(Stored data begins)

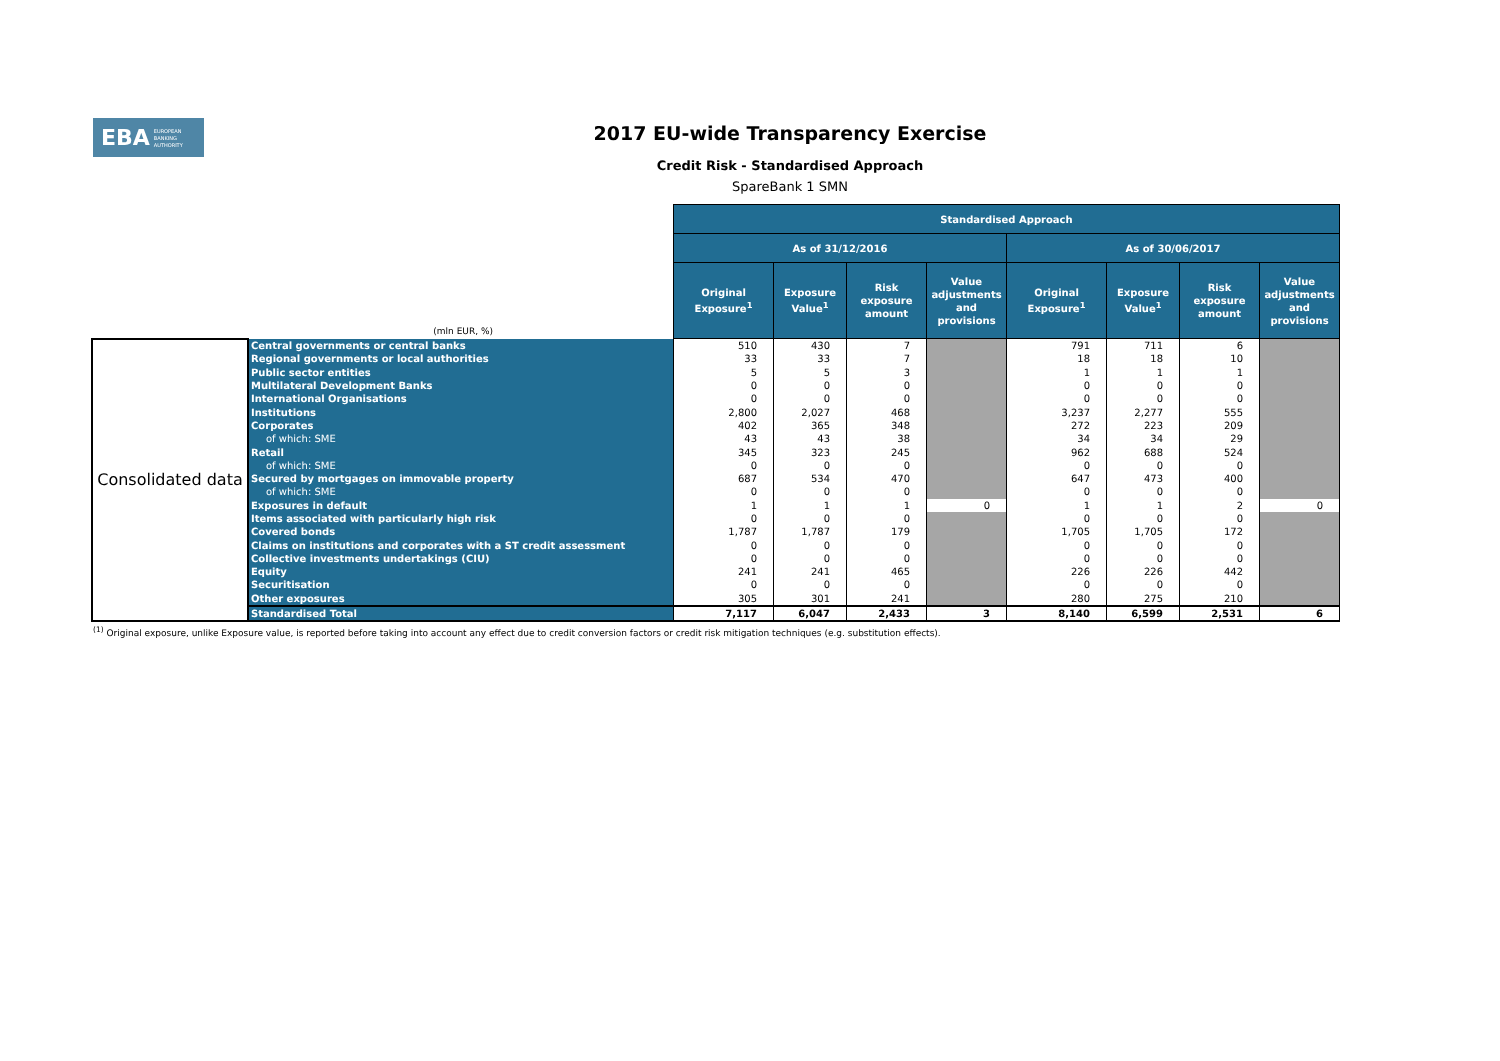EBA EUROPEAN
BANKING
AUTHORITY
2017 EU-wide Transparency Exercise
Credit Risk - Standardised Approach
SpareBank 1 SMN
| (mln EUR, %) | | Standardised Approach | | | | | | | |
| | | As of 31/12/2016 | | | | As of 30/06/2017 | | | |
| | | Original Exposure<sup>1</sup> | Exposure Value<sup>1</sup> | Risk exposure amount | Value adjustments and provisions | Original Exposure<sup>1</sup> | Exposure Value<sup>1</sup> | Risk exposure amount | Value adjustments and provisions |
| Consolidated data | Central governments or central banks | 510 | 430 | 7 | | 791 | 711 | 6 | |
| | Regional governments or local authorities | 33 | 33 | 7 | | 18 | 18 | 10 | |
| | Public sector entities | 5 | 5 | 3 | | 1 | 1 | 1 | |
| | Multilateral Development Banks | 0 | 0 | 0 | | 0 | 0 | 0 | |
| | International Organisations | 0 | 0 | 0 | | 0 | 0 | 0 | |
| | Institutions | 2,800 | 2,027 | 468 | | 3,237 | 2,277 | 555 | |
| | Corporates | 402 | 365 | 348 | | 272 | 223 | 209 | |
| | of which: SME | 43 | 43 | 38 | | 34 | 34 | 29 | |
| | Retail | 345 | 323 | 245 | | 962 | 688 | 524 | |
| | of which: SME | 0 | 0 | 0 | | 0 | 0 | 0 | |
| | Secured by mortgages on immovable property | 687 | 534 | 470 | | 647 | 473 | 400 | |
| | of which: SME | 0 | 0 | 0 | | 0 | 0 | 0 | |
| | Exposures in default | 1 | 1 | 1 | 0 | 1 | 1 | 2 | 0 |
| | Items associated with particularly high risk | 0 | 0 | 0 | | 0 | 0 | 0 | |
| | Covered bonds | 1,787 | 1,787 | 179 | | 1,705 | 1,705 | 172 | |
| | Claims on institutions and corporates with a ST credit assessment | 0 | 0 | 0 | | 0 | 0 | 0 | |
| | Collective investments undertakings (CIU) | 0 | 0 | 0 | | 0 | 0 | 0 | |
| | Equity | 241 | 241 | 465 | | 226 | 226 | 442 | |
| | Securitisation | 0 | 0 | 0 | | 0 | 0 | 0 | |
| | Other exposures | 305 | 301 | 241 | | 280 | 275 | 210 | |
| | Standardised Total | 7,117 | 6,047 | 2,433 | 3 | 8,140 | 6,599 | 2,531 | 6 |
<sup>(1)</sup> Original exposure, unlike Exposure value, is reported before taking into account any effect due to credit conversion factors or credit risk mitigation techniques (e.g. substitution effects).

(Stored data ends)

Please copy the lines above from the line with "18 | 18 | 10 | |" up to and including the line with "Collective investments undertakings", exactly as written and with nothing else.

Solution to the problem:
| | Regional governments or local authorities | 33 | 33 | 7 | | 18 | 18 | 10 | |
| | Public sector entities | 5 | 5 | 3 | | 1 | 1 | 1 | |
| | Multilateral Development Banks | 0 | 0 | 0 | | 0 | 0 | 0 | |
| | International Organisations | 0 | 0 | 0 | | 0 | 0 | 0 | |
| | Institutions | 2,800 | 2,027 | 468 | | 3,237 | 2,277 | 555 | |
| | Corporates | 402 | 365 | 348 | | 272 | 223 | 209 | |
| | of which: SME | 43 | 43 | 38 | | 34 | 34 | 29 | |
| | Retail | 345 | 323 | 245 | | 962 | 688 | 524 | |
| | of which: SME | 0 | 0 | 0 | | 0 | 0 | 0 | |
| | Secured by mortgages on immovable property | 687 | 534 | 470 | | 647 | 473 | 400 | |
| | of which: SME | 0 | 0 | 0 | | 0 | 0 | 0 | |
| | Exposures in default | 1 | 1 | 1 | 0 | 1 | 1 | 2 | 0 |
| | Items associated with particularly high risk | 0 | 0 | 0 | | 0 | 0 | 0 | |
| | Covered bonds | 1,787 | 1,787 | 179 | | 1,705 | 1,705 | 172 | |
| | Claims on institutions and corporates with a ST credit assessment | 0 | 0 | 0 | | 0 | 0 | 0 | |
| | Collective investments undertakings (CIU) | 0 | 0 | 0 | | 0 | 0 | 0 | |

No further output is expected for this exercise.